::: Source passage :::
To mark 10 years of Nature Reviews Neuroscience this month the journal has produced a kind of retrospective of the most highly cited reviews from each year. I got around to reading the 2002 “winner” from Maurizio Corbetta and Gordon Shulman which focused on attention networks in the brain, and a quality read it is.
The authors build the case for two distinct brain networks which have specific roles in the processing of attention but which interact. The experimental paradigms they use are funky. Simply (and for the real detail you should read the paper), the first network, located in the intraparietal and superior frontal cortex regions of both hemispheres seems to be involved in goal-directed attention. For example if you are expecting or seeking a particular stimulus then this network will modulate your attention towards stimuli that fit the pattern. The second network, located in the temporoparietal cortex and inferior frontal cortex (doesn’t neuroanatomy have an intimidating language?) mainly in the right hemisphere seems to be specialised for the detection of unexpected, behaviourally relevant stimuli. So the first network we can (and the authors do) call the “top-down” network, and the second the “bottom-up” network. I kind of like the idea of the second network being the poor infantryman who suddenly yells “INCOMING!”.
It is always dangerous to extrapolate beyond the data. These studies are predominantly related to attention to visual stimuli and not to pain and it is a risky assumption to assume that the systems are equivalent (but forgivable? a more recent review of attentional mechanisms specific to pain tells a similar tale of two interacting mechanisms, albeit with different anatomical locations.) But there are messages here that might be relevant. First when trying to alter patients’ behavioural responses to chronic pain we are essentially, by explaining, educating and trying to take the fear out of it, trying to address the top-down network, to convince them that pain may not be the threat that it appears and to reduce the attention that it is paid. Attention is strongly influenced by the salience of a stimulus which, since there are few if any stimuli more salient than pain, means that we are up against it. While it is manageable for most patients to understand our message it is much more difficult for them to believe it. In evolutionary terms it is unsurprising that pain beats reason, just like the desire for donuts beats diet plans, only worse.
::: Raw data :::
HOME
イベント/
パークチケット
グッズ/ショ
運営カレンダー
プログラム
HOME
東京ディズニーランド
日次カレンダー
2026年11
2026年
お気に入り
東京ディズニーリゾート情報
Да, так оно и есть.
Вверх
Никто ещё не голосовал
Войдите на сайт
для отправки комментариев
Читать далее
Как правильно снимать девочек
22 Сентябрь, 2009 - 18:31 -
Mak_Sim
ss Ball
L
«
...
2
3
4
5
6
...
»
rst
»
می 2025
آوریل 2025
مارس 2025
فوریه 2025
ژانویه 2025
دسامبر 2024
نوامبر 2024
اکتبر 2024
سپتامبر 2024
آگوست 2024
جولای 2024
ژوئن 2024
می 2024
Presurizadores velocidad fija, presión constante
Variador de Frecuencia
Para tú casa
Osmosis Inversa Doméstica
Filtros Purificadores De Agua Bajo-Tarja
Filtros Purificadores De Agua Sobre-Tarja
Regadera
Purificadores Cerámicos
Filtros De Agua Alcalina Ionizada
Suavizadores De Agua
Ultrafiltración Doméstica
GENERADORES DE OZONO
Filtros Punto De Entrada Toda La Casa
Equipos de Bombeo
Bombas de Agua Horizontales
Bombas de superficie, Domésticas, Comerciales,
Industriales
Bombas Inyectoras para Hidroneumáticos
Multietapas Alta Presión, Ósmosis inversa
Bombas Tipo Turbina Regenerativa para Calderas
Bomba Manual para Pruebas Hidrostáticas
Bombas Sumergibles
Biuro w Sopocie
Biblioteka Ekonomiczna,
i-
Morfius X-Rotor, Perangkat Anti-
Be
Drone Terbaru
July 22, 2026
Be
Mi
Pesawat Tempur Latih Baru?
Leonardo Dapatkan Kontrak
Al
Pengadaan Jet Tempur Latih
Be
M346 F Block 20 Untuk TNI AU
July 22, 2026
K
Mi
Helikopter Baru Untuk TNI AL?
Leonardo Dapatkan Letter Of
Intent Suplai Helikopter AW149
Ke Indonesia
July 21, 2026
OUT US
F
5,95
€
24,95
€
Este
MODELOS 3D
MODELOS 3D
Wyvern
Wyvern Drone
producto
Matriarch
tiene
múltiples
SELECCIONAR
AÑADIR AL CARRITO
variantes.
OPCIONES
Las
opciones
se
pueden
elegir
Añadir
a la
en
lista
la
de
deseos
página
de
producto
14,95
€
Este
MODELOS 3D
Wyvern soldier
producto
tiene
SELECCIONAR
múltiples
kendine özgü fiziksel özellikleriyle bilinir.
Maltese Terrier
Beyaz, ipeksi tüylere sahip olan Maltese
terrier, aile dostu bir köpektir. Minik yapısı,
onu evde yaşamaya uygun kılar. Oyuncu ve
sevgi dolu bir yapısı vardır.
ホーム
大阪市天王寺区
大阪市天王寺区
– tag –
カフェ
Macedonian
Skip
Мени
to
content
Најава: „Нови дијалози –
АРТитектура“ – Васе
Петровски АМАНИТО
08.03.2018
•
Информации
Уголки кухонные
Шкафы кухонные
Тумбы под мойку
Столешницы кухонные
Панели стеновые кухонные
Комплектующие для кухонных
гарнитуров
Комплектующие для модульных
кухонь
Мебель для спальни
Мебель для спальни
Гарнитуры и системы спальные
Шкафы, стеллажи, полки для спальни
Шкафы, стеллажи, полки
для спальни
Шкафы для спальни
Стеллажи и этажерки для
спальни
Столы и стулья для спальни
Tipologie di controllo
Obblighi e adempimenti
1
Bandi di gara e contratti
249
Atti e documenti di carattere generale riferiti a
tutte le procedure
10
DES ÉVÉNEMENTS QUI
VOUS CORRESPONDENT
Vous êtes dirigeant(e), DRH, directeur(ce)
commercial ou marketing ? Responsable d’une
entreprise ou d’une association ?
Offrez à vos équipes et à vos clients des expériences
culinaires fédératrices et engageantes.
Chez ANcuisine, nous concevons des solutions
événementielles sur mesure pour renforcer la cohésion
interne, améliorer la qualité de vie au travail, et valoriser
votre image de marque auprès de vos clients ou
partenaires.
:::
#### [Your tasks]
1 – Answer these questions from the text on attention networks, one answer per line:
(a) Which journal is marking 10 years of publication?
(b) In which hemisphere is the second network mainly located?
(c) In evolutionary terms, what does the writer say pain beats?
2 – Reproduce the text on attention networks word for word, starting with "To mark 10 years" and going on through "read it is.".
3 – Pick up the text on attention networks at its last sentence and continue it.
The stored data entries are separate material that is not part of the text on attention networks.

#### [Answers]
1 –
(a) Nature Reviews Neuroscience
(b) The right hemisphere
(c) Reason

2 –
To mark 10 years of Nature Reviews Neuroscience this month the journal has produced a kind of retrospective of the most highly cited reviews from each year. I got around to reading the 2002 “winner” from Maurizio Corbetta and Gordon Shulman which focused on attention networks in the brain, and a quality read it is.

3 –
But it is the discussion of the interaction of the networks that really grabs my attention (sorry). The bottom up network will be drawn to stimuli that differ from the background; stimuli that are “intense, voluminous, sudden”, behaviourally relevant or threatening. This makes me think of sudden shooting pains, increases in pain, new pains and unexpected sensations that occur against a backdrop of pain. When stimuli activate the bottom-up network they disrupt the ongoing cognitive activity (the authors of the review use the nifty analogy of a circuit breaker). It reminds me of how sudden flare ups or changes in a patient’s pain present a challenge to pain management and often go some way to undoing progress in the clinic. But the reverse process also holds. Effectively reducing the salience of a possible stimulus could exert a top-down influence on the bottom-up network and perhaps moderate the circuit breaker.
Finally the review draws some interesting conclusions about the nature of neglect. They argue that the lesions that commonly cause neglect lie in the same brain areas as the “bottom-up” network and that neglect appears primarily to be more a failure of stimulus detection than in conscious goal oriented attention. In this model the subsequent deficits in top-down style attention are a secondary consequence of the bottom-up disruption.
The relevance of this research to how we understand pain is pretty clear and it’s a good example of how looking at research outside of pain can throw up fantastic insights. But a word of warning – while it seems clear that engaging bottom –up attention mechanisms can affect top-down attention I would not advocate creeping up on patients and shouting BOO! or similar strategies. That’s just childish.
Neil O’Connell is a researcher in the Centre for Research in Rehabilitation, Brunel University, West London, UK. He divides his time between research and training new physiotherapists and previously worked extensively as a musculoskeletal physiotherapist. He also tweets! @NeilOConnell
Neil is currently fighting his way through a PhD investigating chronic low back pain and cortically directed treatment approaches. He is particularly interested in low back pain, pain generally and the rigorous testing of treatments. He also tends to get all geeky over controlled trials.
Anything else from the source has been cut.